Rural Utopias Residency: Jacky Cheng in Margaret River #6
Jacky Cheng is currently working with the community of Margaret River. This residency forms part of one of Spaced’s current programs, Rural Utopias.
Jacky Cheng is an artist and an art educator based in Broome, Western Australia. Cheng's work is fundamentally about identity and awareness through cultural activities and memories of home; country and relationships. Her significant concern are about correlating and weaving narratives from her native experiences whilst mapping the esoteric and social relationships of her origins and her new found home, environment and social surroundings.
Here, Jacky shares an update from Margaret River.
The process
Part of my research during stage 2 residency is also looking at extrapolating the idea of taking an impression from a surface and casting them with fibres to form a collection of impressions.

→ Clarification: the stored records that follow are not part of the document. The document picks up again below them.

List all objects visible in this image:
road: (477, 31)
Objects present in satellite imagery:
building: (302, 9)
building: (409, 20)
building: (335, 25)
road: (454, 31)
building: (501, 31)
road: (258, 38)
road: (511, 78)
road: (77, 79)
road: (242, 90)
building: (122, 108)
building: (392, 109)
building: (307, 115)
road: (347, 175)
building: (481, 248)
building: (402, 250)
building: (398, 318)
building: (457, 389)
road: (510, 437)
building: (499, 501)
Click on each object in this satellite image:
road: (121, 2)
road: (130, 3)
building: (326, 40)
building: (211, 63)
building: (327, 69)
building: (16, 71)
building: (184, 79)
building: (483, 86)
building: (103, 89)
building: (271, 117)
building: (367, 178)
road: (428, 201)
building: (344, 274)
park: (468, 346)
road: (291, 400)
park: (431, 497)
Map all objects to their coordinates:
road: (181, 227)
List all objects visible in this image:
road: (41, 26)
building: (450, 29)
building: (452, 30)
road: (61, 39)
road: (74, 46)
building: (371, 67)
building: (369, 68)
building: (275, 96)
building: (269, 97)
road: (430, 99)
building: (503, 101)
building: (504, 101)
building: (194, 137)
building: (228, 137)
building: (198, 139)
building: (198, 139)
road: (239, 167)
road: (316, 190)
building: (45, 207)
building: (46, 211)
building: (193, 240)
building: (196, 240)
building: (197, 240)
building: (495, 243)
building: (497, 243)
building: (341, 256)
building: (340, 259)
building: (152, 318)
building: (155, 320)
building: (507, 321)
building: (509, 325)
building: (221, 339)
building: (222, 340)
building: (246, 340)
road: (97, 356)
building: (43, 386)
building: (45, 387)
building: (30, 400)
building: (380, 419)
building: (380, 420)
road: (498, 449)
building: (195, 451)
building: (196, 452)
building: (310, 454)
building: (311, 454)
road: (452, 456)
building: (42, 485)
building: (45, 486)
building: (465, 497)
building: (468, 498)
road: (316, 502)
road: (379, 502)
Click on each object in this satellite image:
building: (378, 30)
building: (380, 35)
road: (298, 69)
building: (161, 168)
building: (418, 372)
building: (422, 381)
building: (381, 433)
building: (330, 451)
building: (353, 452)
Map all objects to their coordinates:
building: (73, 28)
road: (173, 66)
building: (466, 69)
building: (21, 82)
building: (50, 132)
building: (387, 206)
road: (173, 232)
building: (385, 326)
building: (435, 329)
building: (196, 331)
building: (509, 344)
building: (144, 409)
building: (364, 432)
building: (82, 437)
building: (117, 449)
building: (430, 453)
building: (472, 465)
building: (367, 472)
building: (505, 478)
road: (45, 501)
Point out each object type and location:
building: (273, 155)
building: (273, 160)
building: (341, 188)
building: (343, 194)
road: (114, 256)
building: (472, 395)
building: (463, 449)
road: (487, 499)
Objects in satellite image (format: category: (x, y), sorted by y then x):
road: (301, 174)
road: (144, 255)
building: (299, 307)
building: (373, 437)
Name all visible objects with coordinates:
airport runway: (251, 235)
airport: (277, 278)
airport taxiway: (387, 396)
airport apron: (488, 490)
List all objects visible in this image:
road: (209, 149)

In the last blog entry, I briefly touched on the memory of textures and surfaces at The Witch and Windmill that serves as a point of interest in my quest to question the origin of construction materials. The unique tactile identity of the building is pertinent to the research. The everyday object or surface has an innate familiarity as we see them around us but may not necessarily be aware of its tangible surface until made aware of the texture. This highlights the un-familiarity that the everyday can present, within the confines of the familiar, and it is this juxtaposition that I find endlessly fascinating and a powerful way to question identity of materials around us. I reflect the same sentiment in regards to paper – an everyday humble material that is familiar in our lives and yet many is unfamiliar of its technical strength and malleability.
My preferred medium of choice in my practice is paper or fibres. In this project, I have chosen to work with kozo fibres due to its long strands that intertwine like a tangled net, naturally creating a strong and durable bond. My residency experience in Awagami Factory, Japan in 2019 elevated my knowledge and skill in working with this fibre - not proficiently, but only dare to say that I am equipped to formulae some stimulating ideas that presented interesting results in my practice.
I spent a few days soaking and breaking up the fibres in preparation for the casting process. Luckily there were other tasks at hand while waiting for the fibres to soften. My earliest memory of casting date back to my childhood with papier-mâché mask. It was a dreadful process then but I digress. There are some therapeutic qualities in spending hours mindlessly peeling away fibres ensuring each clump is separated and thoroughly soaked. Some of my former casting experiments were disasters from a result of impatience and inattentive to the nature of the fibre. Fortunately, the subsequent experiments were a hit!
Images:
Mould composition: attaching the mould to the board. Jacky Cheng, Redgate.
Preparing the kozo fibres: separating the kozo fibres in preparation for paper casting. Jacky Cheng, Redgate
Dry kozo fibres: soaking the dry kozo fibres. Jacky Cheng, Redgate.
Preparing the kozo fibres: Details of kozo fibres. Jacky Cheng, Redgate.
1st layer - Casting with kozo fibres: first test kozo paper cast from the silicone mould. Jacky Cheng, Redgate.
W - casting with kozo fibres: first layer of kozo paper on mould. Jacky Cheng, Redgate.
Drying the cast: wetting the edge of the paper – burnt from the heat from the sun. Jacky Cheng, Redgate.